BRIEF:
Resume the forum comments on the Raspberry Pi and the Beagleboard X15, picking up after their last sentence.


  3. Re:Nice and all by LoRdTAW · · Score: 3, Insightful

    For most tasks, it has more than enough power. The pi isn't for people looking to use it as a PC replacement for productivity. It is a low cost board. The reason the RAM is always fixed at 512MB is because the cheap SoC (system on chip) is a PoP (package on package) design. Inside the chip you see on the Pi lives both the SoC and the RAM. There is no external memory bus so it is impossible to upgrade the RAM without redesigning the silicon and retooling an entire production line. That isn't going to happen because Broadcom isn't interested in upgrading an outdated (which is why it is cheap) chip.

    It's best use is an embedded controller that runs Linux. I have used one for a little home brew project and it works perfect. You don't need 700MHz for a control loop to turn relays on and off. But it does come in handy when you want to make a web based controller. I installed node.js and the cloud 9 IDE like the Beaglebone and I had a web page controlling relays in a matter of a few hours. Sure you can make a web based controller in a much smaller device like the Mbed but having Linux makes it much easier as you have a familiar development environment and tools. And you can write the software right on the Pi itself, no need for cross compilers, tool chains or a separate PC. Just a keyboard, mouse and monitor.

  4. Watch out Pi by LoRdTAW · · Score: 3, Informative

    While the Pi is good for most of its intended tasks, it is lacking in many areas. The Beaglebone is a good upgrade but it too has shortcomings. But if you need more power, the Beagle team has another board in the pipeline.

    If you want some serious power for an embedded project look no further than the Beagleboard X15. This thing is going to be a beast:
    Dual core A15 ARM @ 1.5GHz
    2GB DDR3L RAM
    Dual core GPU (unfortunately PowerVR SGX, not open source friendly)
    2D accelerator and Video accelerator
    Dual C66x DSP processors
    Dual Cortex M4 Image processors (only one is user programmable)
    Dual PRU-ICSS ( programmable cpu accelerator to offload ethernet packet processing for industrial protocols like Ethercat, Profinet, etc.)
    eSATA
    USB 2.0 and 3.0
    Dual PCIe ports, Gen 2, one x1 and one x2 (Yes they will be routed to ports)
    Appears to have some type of video in, probably a camera port.
    And more...

    Rumored to cost about $150. Yes it costs much more than the Pi but you get what you pay for; a boat load of processing power and memory.

RECORDS:
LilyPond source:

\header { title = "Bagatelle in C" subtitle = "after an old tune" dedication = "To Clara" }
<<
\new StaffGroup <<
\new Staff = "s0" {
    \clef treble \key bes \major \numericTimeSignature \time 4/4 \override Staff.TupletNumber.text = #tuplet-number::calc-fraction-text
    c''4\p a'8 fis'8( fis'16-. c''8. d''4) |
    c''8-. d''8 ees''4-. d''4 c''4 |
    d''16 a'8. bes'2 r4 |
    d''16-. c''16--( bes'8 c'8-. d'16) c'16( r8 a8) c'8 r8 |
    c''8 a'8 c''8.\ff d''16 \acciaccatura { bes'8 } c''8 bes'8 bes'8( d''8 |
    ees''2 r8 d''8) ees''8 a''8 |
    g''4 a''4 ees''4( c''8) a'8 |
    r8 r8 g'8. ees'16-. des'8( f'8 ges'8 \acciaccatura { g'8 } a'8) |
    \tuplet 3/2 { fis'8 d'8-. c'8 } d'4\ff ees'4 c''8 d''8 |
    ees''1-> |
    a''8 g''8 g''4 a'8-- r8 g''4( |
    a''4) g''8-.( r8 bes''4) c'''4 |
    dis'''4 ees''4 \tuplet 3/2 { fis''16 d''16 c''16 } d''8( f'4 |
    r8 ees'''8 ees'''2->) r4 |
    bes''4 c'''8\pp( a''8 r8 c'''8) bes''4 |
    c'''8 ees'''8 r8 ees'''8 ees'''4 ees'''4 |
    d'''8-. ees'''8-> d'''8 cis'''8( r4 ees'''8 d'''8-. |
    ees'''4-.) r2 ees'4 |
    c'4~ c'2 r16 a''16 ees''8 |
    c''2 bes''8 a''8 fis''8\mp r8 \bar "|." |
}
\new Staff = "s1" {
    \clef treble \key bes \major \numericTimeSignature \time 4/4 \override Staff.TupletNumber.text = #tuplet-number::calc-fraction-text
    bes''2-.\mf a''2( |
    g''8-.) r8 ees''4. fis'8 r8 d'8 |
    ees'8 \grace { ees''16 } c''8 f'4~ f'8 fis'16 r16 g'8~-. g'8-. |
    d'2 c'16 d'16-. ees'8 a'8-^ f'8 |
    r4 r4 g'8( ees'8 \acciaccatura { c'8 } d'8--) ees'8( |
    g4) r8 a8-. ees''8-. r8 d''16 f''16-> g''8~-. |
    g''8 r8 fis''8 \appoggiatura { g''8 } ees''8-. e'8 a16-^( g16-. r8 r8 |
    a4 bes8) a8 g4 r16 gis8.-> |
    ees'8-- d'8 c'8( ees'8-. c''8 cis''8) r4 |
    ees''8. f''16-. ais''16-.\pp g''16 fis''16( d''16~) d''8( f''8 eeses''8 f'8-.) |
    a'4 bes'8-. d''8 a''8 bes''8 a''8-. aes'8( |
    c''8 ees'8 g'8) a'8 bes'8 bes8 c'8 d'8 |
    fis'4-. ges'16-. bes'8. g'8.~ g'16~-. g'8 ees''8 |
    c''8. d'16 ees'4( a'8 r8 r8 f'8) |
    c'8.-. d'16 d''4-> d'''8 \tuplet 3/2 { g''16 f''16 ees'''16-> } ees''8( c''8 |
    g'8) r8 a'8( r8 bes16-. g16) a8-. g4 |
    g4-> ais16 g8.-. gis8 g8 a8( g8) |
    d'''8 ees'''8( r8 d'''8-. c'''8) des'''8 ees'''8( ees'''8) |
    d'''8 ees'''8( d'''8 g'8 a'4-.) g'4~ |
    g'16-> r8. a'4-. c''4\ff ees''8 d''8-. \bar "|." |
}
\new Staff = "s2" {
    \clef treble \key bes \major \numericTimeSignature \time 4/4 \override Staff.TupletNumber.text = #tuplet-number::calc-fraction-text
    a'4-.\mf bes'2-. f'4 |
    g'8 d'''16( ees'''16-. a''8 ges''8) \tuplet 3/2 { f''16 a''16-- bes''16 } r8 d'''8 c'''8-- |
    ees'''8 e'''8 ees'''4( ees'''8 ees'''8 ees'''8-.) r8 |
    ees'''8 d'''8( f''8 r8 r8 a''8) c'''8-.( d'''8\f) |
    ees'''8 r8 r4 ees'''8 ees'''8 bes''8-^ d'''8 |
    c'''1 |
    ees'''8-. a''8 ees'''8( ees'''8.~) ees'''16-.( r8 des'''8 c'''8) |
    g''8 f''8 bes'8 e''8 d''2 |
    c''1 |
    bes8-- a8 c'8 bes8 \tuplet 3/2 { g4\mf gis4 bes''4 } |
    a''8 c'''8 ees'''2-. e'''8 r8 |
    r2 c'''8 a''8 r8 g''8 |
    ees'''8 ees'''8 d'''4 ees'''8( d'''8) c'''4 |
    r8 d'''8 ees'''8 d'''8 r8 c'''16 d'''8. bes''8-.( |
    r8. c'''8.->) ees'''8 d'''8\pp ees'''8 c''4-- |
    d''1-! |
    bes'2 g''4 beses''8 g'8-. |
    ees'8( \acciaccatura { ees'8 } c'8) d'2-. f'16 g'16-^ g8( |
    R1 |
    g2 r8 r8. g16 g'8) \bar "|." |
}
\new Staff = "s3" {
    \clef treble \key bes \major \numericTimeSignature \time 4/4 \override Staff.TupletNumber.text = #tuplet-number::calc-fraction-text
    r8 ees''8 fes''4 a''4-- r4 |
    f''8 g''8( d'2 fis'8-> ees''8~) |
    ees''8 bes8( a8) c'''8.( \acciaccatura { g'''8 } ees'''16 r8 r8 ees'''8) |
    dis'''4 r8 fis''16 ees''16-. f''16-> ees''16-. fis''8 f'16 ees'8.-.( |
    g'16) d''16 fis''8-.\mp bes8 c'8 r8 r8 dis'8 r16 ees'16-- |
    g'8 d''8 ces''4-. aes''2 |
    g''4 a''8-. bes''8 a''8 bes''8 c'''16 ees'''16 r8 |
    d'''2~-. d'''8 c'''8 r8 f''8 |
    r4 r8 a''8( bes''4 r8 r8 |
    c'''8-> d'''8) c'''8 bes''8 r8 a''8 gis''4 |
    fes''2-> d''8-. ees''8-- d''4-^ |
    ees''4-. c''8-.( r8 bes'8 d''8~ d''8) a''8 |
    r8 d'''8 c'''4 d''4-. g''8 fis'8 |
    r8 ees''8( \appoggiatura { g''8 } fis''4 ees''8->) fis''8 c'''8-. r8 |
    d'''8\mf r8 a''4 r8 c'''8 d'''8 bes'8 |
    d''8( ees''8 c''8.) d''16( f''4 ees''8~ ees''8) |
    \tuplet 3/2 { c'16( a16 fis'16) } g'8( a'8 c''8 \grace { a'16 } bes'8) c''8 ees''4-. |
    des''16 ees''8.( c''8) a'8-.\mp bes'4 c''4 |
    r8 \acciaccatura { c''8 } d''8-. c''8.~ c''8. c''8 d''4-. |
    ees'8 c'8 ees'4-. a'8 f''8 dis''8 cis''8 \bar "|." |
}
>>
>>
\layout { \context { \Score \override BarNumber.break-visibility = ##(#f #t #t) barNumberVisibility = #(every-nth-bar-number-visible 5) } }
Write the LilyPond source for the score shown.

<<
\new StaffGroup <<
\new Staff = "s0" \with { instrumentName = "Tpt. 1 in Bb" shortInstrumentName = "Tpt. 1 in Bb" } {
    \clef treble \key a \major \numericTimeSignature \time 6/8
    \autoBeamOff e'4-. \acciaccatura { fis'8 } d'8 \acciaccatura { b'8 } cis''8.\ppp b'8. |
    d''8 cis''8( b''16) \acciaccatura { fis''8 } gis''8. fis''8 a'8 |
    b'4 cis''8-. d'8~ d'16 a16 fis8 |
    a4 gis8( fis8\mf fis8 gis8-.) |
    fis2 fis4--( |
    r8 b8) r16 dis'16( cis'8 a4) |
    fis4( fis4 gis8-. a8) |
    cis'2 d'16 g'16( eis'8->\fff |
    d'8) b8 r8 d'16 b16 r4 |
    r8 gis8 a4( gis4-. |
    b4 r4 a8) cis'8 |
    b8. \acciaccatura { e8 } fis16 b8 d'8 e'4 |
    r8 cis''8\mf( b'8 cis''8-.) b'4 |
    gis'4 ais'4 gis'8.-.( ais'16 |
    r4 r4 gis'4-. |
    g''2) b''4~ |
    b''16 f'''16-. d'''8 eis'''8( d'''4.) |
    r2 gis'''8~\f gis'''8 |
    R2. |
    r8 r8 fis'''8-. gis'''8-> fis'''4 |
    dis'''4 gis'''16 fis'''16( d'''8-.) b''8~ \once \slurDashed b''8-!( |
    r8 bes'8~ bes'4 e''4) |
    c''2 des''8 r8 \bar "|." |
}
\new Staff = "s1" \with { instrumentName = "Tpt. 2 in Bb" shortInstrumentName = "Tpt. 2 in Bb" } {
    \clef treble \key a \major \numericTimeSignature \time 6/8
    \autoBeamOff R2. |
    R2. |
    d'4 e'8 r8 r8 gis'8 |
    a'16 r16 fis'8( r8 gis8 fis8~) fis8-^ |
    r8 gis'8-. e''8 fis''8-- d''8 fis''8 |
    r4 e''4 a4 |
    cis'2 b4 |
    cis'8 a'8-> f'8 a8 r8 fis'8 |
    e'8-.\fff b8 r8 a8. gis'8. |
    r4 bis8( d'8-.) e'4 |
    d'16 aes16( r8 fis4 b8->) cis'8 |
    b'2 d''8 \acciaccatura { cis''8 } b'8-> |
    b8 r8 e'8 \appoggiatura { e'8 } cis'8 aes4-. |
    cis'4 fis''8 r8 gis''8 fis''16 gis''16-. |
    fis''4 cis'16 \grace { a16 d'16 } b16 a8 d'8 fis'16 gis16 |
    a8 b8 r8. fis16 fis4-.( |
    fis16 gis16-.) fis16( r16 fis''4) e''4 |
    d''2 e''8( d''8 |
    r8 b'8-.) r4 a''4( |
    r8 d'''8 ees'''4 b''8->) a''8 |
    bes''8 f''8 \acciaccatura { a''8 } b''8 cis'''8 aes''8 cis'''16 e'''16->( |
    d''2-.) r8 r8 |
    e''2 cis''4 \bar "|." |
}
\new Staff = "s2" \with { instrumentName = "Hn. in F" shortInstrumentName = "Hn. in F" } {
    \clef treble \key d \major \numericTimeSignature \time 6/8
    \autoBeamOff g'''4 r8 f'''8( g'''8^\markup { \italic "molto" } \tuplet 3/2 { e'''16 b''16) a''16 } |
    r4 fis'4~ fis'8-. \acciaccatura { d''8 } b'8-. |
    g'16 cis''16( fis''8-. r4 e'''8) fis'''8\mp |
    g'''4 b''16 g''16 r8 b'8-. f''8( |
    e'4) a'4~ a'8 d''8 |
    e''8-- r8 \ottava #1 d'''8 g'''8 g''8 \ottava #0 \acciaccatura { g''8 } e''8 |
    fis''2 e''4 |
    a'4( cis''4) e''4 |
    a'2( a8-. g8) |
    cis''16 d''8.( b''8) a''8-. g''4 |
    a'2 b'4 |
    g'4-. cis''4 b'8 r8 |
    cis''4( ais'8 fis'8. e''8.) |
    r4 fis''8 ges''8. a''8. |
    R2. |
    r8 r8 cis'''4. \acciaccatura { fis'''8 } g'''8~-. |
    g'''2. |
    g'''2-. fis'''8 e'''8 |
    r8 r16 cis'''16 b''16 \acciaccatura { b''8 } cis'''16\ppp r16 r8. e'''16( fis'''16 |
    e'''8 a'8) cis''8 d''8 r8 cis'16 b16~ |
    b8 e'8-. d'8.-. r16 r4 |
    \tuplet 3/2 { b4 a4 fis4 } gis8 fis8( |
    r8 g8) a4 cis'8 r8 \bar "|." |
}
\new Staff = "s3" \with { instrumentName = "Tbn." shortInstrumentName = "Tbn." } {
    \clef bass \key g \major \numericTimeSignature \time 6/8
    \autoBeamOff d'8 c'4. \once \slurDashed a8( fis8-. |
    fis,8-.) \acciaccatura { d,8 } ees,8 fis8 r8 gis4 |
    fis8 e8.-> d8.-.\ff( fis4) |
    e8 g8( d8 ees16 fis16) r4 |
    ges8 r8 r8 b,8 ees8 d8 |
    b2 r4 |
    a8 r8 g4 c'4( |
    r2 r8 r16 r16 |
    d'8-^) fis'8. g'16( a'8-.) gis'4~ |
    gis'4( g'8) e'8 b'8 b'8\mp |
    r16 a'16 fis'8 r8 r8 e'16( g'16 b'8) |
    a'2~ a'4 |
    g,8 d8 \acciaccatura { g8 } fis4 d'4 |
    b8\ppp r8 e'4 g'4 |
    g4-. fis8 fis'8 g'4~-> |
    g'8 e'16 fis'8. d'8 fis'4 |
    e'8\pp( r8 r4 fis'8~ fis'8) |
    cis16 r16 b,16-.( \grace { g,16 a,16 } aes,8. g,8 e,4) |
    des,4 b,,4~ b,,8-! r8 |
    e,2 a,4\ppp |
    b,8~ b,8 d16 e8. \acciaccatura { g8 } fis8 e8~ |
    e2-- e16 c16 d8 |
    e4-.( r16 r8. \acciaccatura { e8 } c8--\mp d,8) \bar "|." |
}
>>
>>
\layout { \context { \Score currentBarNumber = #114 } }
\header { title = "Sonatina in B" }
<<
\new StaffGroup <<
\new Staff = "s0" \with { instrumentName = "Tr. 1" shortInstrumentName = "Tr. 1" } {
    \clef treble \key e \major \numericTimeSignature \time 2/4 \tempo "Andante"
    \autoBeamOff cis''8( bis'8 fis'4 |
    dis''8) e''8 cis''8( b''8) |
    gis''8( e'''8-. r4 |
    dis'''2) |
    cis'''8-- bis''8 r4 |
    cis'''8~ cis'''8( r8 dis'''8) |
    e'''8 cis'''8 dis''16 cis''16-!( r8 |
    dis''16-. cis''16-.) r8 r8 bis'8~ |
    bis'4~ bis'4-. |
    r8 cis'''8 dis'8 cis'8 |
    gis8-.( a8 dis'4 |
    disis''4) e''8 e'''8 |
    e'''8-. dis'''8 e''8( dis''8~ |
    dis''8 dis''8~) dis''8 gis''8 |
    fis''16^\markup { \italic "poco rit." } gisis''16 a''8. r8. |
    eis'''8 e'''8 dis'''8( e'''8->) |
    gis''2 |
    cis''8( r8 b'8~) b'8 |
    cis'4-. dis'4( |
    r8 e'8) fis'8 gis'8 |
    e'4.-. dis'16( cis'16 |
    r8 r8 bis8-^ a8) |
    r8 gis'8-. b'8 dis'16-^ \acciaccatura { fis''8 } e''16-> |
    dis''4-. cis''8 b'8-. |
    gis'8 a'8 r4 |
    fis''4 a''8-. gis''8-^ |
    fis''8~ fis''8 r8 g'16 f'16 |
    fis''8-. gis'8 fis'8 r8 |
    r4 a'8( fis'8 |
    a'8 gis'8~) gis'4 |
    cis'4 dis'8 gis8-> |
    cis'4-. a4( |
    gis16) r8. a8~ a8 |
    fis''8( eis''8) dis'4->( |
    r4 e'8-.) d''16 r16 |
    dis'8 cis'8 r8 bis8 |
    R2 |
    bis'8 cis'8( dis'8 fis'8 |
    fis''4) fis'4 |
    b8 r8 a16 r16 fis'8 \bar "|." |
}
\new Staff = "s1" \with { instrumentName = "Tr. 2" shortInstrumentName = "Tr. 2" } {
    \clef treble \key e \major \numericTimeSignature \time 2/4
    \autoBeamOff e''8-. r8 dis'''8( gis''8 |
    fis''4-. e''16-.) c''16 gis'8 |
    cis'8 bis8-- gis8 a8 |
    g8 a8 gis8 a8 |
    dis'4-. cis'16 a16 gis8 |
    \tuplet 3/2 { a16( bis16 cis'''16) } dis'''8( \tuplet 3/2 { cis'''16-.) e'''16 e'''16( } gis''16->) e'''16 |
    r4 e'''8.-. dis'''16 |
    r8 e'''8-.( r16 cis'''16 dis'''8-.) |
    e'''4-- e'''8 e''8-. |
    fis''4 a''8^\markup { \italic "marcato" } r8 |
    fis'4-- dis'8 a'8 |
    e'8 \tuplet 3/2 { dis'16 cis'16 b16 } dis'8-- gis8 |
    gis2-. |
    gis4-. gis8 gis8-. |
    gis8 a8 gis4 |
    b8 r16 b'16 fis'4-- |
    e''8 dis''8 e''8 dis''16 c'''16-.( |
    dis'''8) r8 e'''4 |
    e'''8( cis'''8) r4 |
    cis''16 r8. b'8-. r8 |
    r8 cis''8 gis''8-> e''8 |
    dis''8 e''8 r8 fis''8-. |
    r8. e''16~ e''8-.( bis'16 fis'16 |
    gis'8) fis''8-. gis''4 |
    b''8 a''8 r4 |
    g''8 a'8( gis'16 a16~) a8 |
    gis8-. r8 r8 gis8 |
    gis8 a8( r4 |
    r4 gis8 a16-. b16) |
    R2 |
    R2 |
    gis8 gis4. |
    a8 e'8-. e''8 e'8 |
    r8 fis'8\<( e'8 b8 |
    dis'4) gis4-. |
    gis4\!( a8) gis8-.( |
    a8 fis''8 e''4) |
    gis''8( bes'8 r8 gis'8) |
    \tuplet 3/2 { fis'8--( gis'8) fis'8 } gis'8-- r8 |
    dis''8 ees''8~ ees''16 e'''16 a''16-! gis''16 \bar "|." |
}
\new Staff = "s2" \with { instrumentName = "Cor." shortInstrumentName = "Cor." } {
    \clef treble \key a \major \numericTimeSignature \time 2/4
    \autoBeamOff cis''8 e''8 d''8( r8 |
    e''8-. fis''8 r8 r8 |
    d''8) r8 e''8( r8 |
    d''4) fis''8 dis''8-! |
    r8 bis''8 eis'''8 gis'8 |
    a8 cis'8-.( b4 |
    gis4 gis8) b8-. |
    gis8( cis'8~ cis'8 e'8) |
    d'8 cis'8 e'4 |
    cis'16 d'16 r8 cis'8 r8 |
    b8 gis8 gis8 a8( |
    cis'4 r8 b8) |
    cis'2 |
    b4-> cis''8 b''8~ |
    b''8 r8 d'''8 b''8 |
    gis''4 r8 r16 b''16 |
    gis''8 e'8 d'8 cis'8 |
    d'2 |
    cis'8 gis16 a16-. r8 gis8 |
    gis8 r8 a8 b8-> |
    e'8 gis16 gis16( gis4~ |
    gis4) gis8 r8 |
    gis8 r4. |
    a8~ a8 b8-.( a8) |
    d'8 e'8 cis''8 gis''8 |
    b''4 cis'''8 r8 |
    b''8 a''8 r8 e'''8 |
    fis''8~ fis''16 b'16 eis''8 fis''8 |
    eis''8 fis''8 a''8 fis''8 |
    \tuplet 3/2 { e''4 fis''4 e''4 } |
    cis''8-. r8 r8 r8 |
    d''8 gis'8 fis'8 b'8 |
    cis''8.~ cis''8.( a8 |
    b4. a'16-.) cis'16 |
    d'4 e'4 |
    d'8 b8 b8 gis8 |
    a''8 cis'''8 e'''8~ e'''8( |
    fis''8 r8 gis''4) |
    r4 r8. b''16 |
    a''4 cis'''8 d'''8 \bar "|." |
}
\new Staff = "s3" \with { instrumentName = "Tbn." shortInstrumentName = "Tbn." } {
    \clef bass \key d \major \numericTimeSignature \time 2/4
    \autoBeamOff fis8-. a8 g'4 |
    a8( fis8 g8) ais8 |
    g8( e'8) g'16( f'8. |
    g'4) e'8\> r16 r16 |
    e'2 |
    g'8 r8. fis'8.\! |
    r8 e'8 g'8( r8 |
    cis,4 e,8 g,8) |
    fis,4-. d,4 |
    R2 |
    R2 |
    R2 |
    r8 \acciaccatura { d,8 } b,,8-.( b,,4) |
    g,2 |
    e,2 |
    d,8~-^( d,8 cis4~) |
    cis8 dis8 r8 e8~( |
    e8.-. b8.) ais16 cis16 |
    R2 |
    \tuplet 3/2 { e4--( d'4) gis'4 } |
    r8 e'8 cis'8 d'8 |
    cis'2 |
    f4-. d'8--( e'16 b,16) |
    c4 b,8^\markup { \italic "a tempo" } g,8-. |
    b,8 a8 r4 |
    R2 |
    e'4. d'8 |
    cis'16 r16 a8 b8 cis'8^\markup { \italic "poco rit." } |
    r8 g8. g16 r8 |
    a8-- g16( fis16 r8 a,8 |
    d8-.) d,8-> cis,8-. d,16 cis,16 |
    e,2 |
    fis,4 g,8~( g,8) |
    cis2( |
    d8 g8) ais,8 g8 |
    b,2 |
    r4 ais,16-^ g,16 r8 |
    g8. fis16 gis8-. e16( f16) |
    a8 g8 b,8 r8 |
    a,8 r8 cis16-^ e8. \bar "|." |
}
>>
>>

EXPECTED ANSWER:
  5. Re:Nice and all by ChipMonk · · Score: 3, Insightful

    You forgot to include "at a similar price point." Because, despite all the hoopla about its other features, that is the biggest selling point of the RPi: it's easy to replace a fried unit after a voltage calculation mis-places a decimal point.

  6. For lots of relays, two chips per 8 relays by raymorris · · Score: 3, Informative

    > I drive relay boards
    > We have three here already, and I'm probably about to add a fourth.

    If you need to drive a lot of relays, you might consider a serial-to-parallel chip feeding a ULN2803 octal darlington array. That's about $2.50 of electronics per eight relays. With connectors and such, call it $0.50-$1 per relay. You can connect up to 256 addressable serial-to-parallel chips to a single IO on one Pi (or a PC, through a $2 level shifter). So for the price of another Pi, you can add 35-70 more relay outputs to your existing Pi.

  7. More RAM is easy for A/A+, Faster is Hard by billstewart · · Score: 3, Interesting

    The Model A boards have 256MB, the Model B have 512MB. They could have put 512MB in the Model A, but it would have cost them a bit more and they were trying to make it cheaper. (I still wish they'd done it.)

    But one reason the board is so cheap is that it's using a System On A Chip that's designed for other applications, not custom for them, so making it faster, or using a newer ARM instruction set, or (apparently) putting more than 512MB on the board would be hard, requiring a major redesign and increasing costs. For instance, the BeagleBone Black costs about twice as much, and while it uses a faster CPU with a newer instruction set, the video processing part is slower, so it's not a total win.